What this task involves. Please work out how many lines in the data below hold the word "Example", and state only the number.

Given information.
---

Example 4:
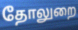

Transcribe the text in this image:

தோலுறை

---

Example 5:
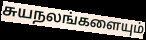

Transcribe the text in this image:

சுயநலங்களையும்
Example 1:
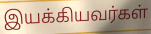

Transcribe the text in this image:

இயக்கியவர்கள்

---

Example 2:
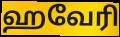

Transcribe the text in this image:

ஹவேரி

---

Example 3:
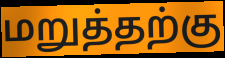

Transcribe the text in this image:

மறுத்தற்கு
* * *
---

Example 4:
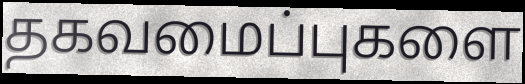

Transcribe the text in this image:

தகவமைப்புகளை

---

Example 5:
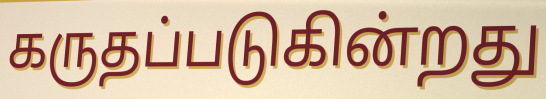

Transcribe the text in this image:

Exercise response. 7